L’espérance augmente la charité, et la charité augmente l’espérance. L’espérance en la Bonté divine augmente l’amour envers Jésus-Christ. En espérant recevoir quelque bien de quelqu’un, nous commençons aussi à l’aimer. Le Seigneur ne veut pas que nous mettions notre confiance dans les créatures, et il maudit celui qui se confie en l’homme, parce qu’il ne veut pas que les créatures soient l’objet de notre amour.
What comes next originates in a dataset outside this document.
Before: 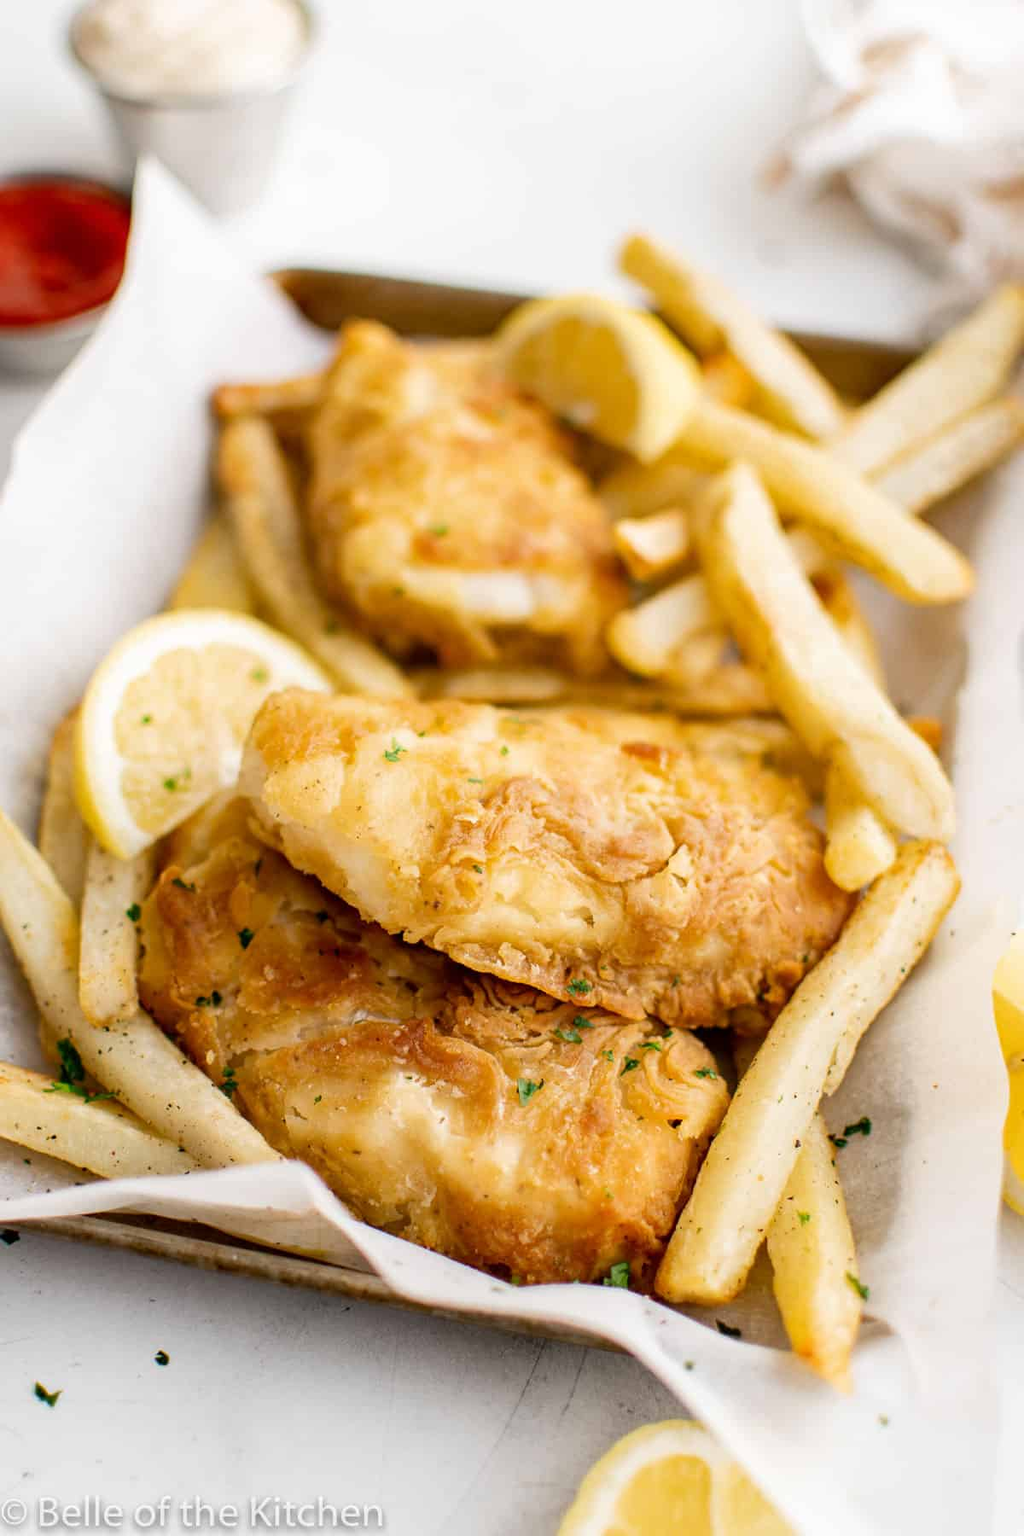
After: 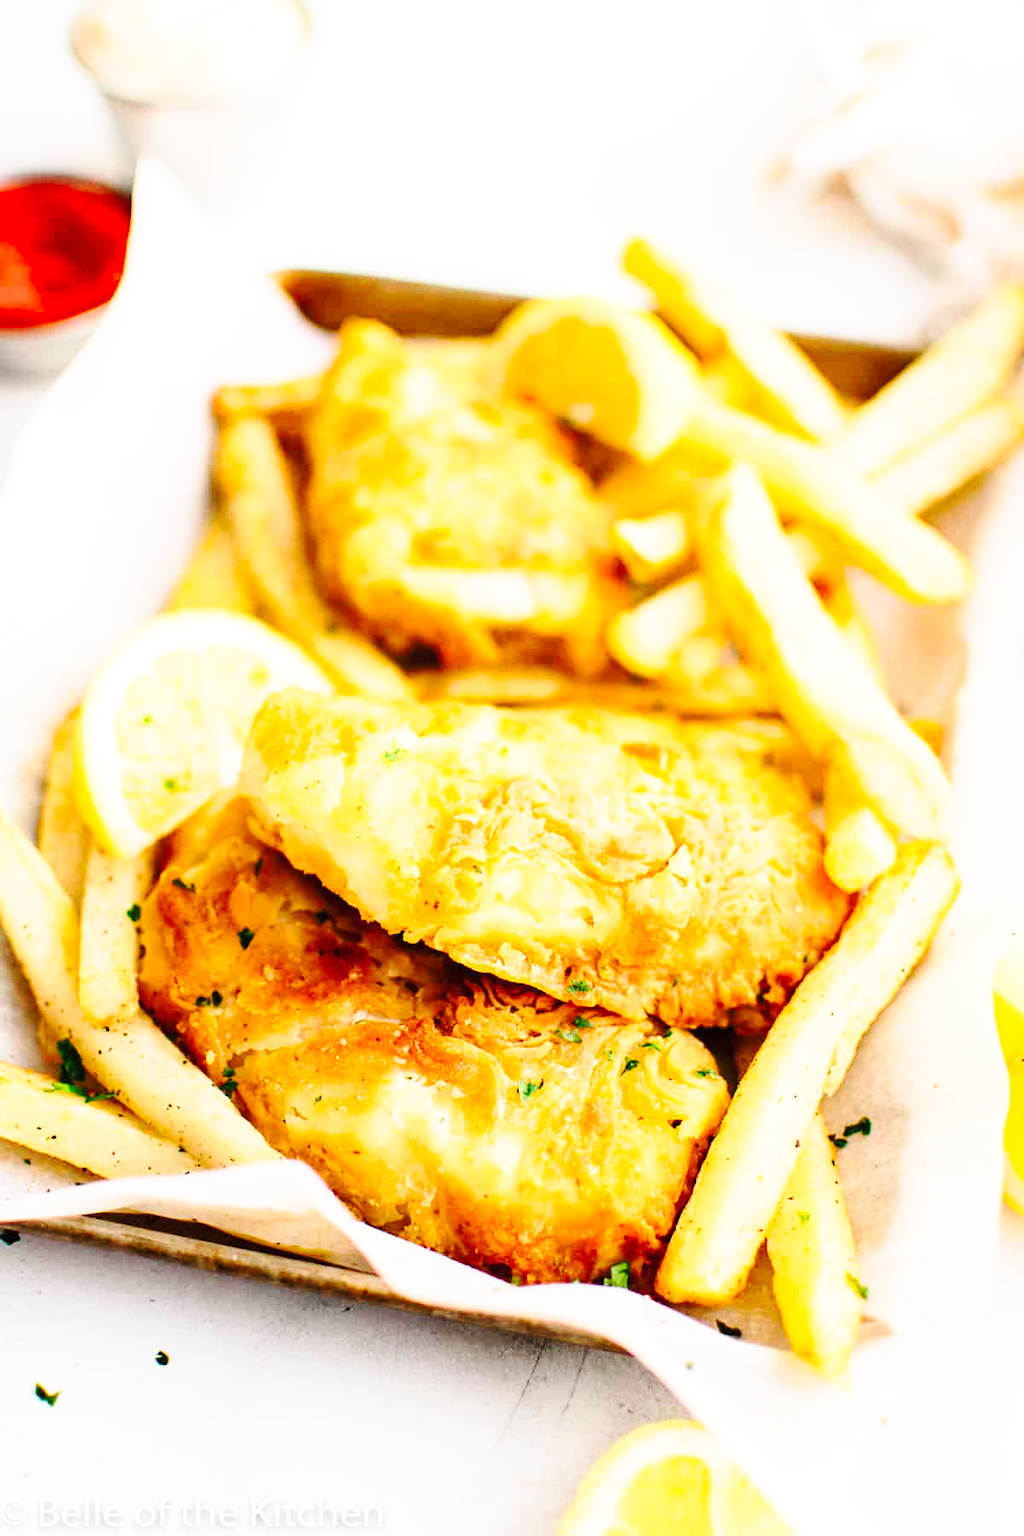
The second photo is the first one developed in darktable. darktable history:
contrast brightness saturation: contrast 0.2, brightness 0.16, saturation 0.22
base curve: curves: ch0 [(0, 0) (0.036, 0.037) (0.121, 0.228) (0.46, 0.76) (0.859, 0.983) (1, 1)], preserve colors none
Saint Vincent de Paul ne veut pas qu’on s’appuie sur la protection des hommes, par la raison que le Seigneur se retirerait alors de nous ; au lieu que plus nous mettons en lui notre confiance, plus notre amour s’augmente envers lui. Oh ! qu’ils sont rapides les progrès que fait dans la perfection celui dont le cœur est dilaté par la confiance en Dieu ! Non seulement il y court, mais il y vole, parce qu’en mettant toute son espérance en Dieu, il cesse d’être faible et devient fort de la force de Dieu, qui est communiquée à tous ceux qui espèrent en lui. L’aigle, en volant, s’approche du soleil ; l’âme soutenue par sa confiance en Dieu, se détache de la terre et s’unit à lui par l’amour.

Comme l’espérance sert à augmenter notre amour envers Dieu, de même l’amour augmente notre espérance, car la charité nous rend enfants adoptifs de Dieu. Dans l’ordre naturel, nous sommes l’ouvrage de ses mains ; mais dans l’ordre surnaturel, c’est-à-dire, par les mérites de Jésus-Christ, nous sommes faits enfants de Dieu et participants de la nature divine. Et puisque la charité nous rend enfants de Dieu, elle nous rend donc aussi les héritiers du royaume des cieux. Or, il appartient aux enfants d’habiter la maison de leur père, et aux héritiers d’en percevoir l’héritage ; la charité augmente par conséquent l’espérance des biens éternels ; aussi les âmes qui aiment véritablement Dieu ne cessent de lui demander que son royaume arrive.

D’ailleurs, Dieu aime celui qui l’aime, il comble de grâces celui qui le cherche. Ainsi, plus on aime Dieu, plus on a lieu d’espérer en lui. Cette espérance produit dans les saints cette paix inaltérable qu’ils conservent jusque dans l’adversité, parce que, aimant Dieu et sachant combien il est libéral envers ceux qui l’aiment, c’est en lui seul qu’ils mettent leur confiance et trouvent leur repos. Voilà pourquoi l’Épouse des Cantiques nageait dans les délices ; car, n’aimant rien autre que son bien-aimé, elle s’appuyait sur lui seul, et, sachant combien il paye de retour celui qui l’aime, elle se tenait en paix et dans la joie. Ainsi le Sage avait bien raison de dire qu’il avait tout obtenu en recevant la charité.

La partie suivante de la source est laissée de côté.